The net periodic pension cost for these split-dollar life insurance arrangements was $5 million for the years ended December 31, 2015, 2014 and 2013. The Company has recorded a liability representing the actuarial present value of the future death benefits as of the employees’ expected retirement date of $63 million and $66 million as of December 31, 2015 and December 31, 2014, respectively.
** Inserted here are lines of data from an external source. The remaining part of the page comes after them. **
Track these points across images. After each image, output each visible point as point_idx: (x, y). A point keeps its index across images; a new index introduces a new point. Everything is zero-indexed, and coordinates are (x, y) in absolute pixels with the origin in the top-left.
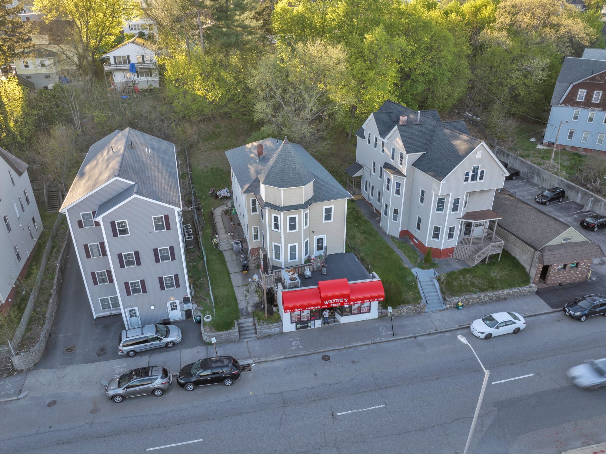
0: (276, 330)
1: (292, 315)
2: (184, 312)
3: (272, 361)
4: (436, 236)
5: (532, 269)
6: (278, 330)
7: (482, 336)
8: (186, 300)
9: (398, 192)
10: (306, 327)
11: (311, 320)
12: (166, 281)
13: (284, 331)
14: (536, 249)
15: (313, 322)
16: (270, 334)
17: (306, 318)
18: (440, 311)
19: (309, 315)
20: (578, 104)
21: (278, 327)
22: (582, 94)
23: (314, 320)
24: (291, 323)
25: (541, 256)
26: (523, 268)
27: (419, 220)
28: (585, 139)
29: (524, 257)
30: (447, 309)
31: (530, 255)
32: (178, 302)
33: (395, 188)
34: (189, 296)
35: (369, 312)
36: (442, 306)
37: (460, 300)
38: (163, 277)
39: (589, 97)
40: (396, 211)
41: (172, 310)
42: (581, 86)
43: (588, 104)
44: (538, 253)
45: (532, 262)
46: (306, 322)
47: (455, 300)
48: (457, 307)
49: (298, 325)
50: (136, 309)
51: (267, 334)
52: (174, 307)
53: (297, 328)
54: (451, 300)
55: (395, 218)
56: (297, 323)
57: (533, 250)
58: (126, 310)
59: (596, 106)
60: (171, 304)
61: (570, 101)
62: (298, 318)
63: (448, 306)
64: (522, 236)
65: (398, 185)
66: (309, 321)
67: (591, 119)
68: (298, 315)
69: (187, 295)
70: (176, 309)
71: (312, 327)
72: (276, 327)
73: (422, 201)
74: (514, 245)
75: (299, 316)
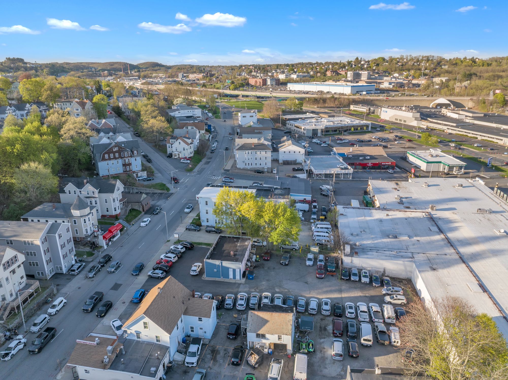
2: (75, 260)
4: (115, 210)
5: (140, 209)
7: (145, 225)
12: (70, 250)
18: (130, 228)
20: (106, 160)
22: (106, 156)
25: (140, 204)
26: (137, 210)
27: (107, 209)
28: (114, 171)
32: (73, 257)
33: (95, 202)
36: (131, 226)
39: (109, 156)
40: (97, 210)
41: (72, 261)
42: (105, 153)
43: (110, 159)
45: (139, 207)
47: (132, 223)
48: (133, 225)
50: (66, 264)
54: (130, 223)
58: (64, 266)
59: (113, 159)
61: (104, 159)
64: (133, 201)
67: (113, 164)
69: (75, 254)
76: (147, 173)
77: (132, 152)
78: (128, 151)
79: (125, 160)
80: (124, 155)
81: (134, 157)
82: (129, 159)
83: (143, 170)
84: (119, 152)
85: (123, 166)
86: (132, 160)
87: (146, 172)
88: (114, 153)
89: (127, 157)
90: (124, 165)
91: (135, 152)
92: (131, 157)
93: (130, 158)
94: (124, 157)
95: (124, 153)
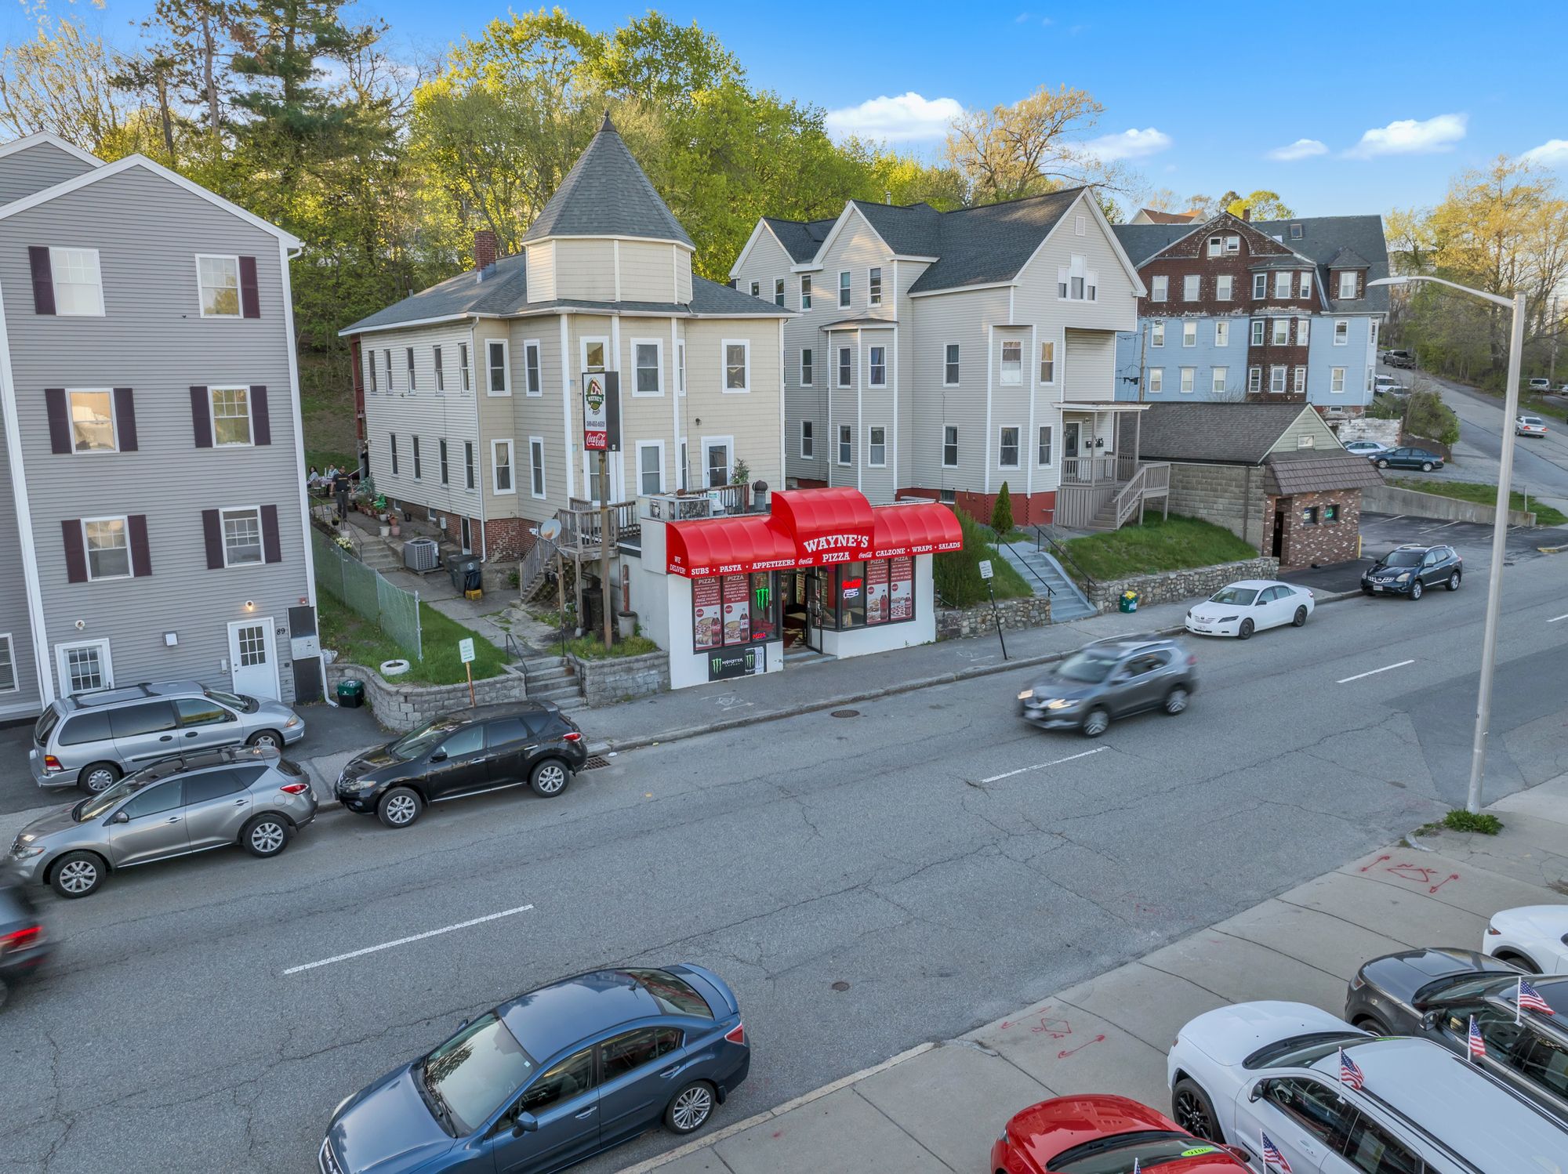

Deferred Compensation Plan
The Company amended and reinstated its deferred compensation plan (“the Plan”) effective June 1, 2013 to reopen the Plan to certain participants. Under the Plan, participants may elect to defer base salary and cash incentive compensation in excess of 401(k) plan limitations. Participants under the Plan may choose to invest their deferred amounts in the same investment alternatives available under the Company's 401(k) plan. The Plan also allows for Company matching contributions for the following: (i) the first 4% of compensation deferred under the Plan, subject to a maximum of $50,000 for board officers, (ii) lost matching amounts that would have been made under the 401(k) plan if participants had not participated in the Plan, and (iii) discretionary amounts as approved by the Compensation and Leadership Committee of the Board of Directors.
Defined Contribution Plan
The Company and certain subsidiaries have various defined contribution plans, in which all eligible employees may participate. In the U.S., the 401(k) plan is a contributory plan. Matching contributions are based upon the amount of the employees’ contributions. The Company’s expenses for material defined contribution plans for the years ended December 31, 2015, 2014 and 2013 were $28 million, $31 million and $32 million, respectively.
Under the 401(k) plan, the Company may make an additional discretionary 401(k) plan matching contribution to eligible employees. For the years ended December 31, 2015, 2014, and 2013 the Company made no discretionary matching contributions.